* TEXTE SOURCE *
Se démarquer des autres en choisissant la photographie argentique est un comportement que connaît bien Elisabeth Tissier-Desbordes, professeur en marketing à l’ESCP-Europe et expert en comportement de consommation.

« Dès qu’une technologie devient la norme, dit-elle, on éprouve fréquemment le besoin de se singulariser. C’est ce qui se passe avec la photo numérique. » Avec d’autres motivations, comme celle, par exemple, du mythe de la qualité que l’on a connu avec le CD. « En effet, poursuit-elle, le CD était censé être la forme la plus aboutie de reproduction sonore. Aujourd’hui, on revient vers le vinyle, la qualité passant paradoxalement par les craquements du disque sur la platine... »

L’autre motivation, pour Mme Tissier-Desbordes, est celle d’une probable volonté de revenir à l’âge d’or, à un certain artisanat où il est important de prendre « du temps pour prendre plaisir », explique la spécialiste. C’est ce qui se passe avec la photographie argentique : on a ainsi la maîtrise totale du processus de A à Z. Cela va bien au-delà de la prise de la photo : on rejoint l’artisanat, en passant par l’apprentissage et la maîtrise. « Une façon alors de s’imposer comme un expert face au numérique », conclut-elle.

En dépit d’un certain succès, il ne faut pas se leurrer : le marché de la photographie argentique restera un marché de niche réservé à des professionnels avertis, des nostalgiques ou à des " marginaux ". Un public que connaît bien Alain Bruas, photographe installé à Quimper (Finistère), qui a travaillé pendant vingt ans chez Kodak. Il a presque fait de l’argentique son coeur de métier en misant sur cette niche. Sur son site Internet, Pellicule-Photo.com, il vend entre 50 et 100 lots de pellicules argentiques par jour à des passionnés adhérents de clubs photo ou à des « personnes pour qui la photo numérique est une nébuleuse », dit-il.

Il s’est même trouvé un autre créneau : le mariage et l’appareil photo jetable. Il propose ainsi des forfaits appareil photo jetable plus développement à 99 euros pour 10 appareils, développement et tirage compris de 27 photos avec CD-ROM. De quoi satisfaire tous les convives.

Enfin, le salut de la photo argentique passe peut-être par le Lomo LC-A+, l’ovni photographique soviétique lancé à la fin des années 1980 par deux étudiants autrichiens dont la communauté regrouperait aujourd’hui plus de 500 000 adeptes dans le monde.

* DONNÉES *
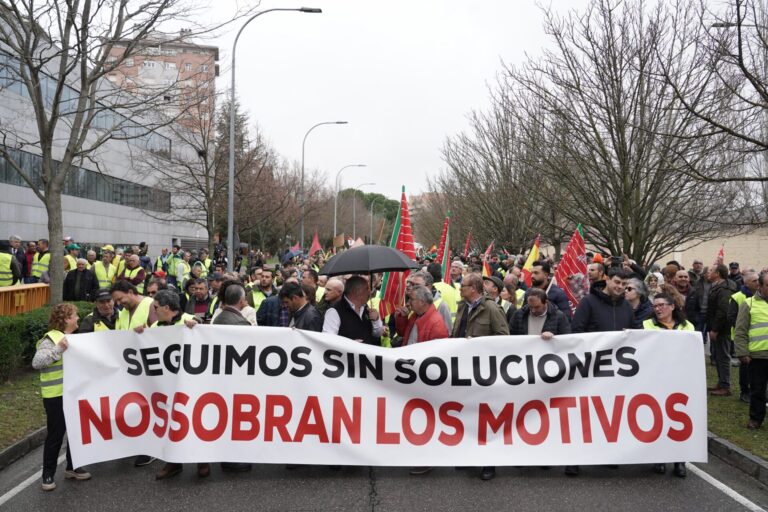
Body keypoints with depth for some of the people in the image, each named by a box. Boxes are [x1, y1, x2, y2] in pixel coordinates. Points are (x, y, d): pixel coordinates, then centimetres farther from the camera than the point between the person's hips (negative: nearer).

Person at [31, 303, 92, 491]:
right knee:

* CONSIGNE *
Relevez tous les nombres écrits en chiffres dans le texte source et indiquez pour chacun ce à quoi il se rapporte.

* RÉPONSE ATTENDUE *
- 50 : borne basse du nombre de lots de pellicules argentiques vendus par jour sur Pellicule-Photo.com
- 100 : borne haute du nombre de lots de pellicules argentiques vendus par jour sur Pellicule-Photo.com
- 99 : prix en euros du forfait appareil photo jetable plus développement
- 10 : nombre d'appareils compris dans ce forfait
- 27 : nombre de photos dont le développement et le tirage sont compris
- 1980 : décennie du lancement du Lomo LC-A+ (fin des années 1980)
- 500 000 : nombre d'adeptes que regrouperait aujourd'hui la communauté du Lomo LC-A+ dans le monde